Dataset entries
• • • •

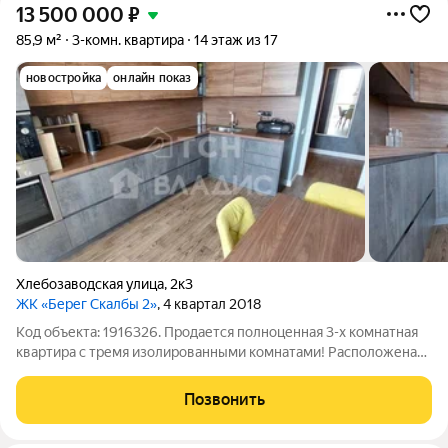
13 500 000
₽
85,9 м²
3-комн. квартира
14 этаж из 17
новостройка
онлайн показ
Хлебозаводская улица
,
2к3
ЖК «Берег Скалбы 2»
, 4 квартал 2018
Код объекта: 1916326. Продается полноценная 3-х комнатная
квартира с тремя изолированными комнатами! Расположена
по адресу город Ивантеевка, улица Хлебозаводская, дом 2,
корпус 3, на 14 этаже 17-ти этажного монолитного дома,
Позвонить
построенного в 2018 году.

• • • •

### ABOUT THIS EXERCISE
Word for word, copy all the entries above, but with no pictures.

### WRITTEN ANSWER
13 500 000
₽
85,9 м²
3-комн. квартира
14 этаж из 17
новостройка
онлайн показ
Хлебозаводская улица
,
2к3
ЖК «Берег Скалбы 2»
, 4 квартал 2018
Код объекта: 1916326. Продается полноценная 3-х комнатная
квартира с тремя изолированными комнатами! Расположена
по адресу город Ивантеевка, улица Хлебозаводская, дом 2,
корпус 3, на 14 этаже 17-ти этажного монолитного дома,
Позвонить
построенного в 2018 году.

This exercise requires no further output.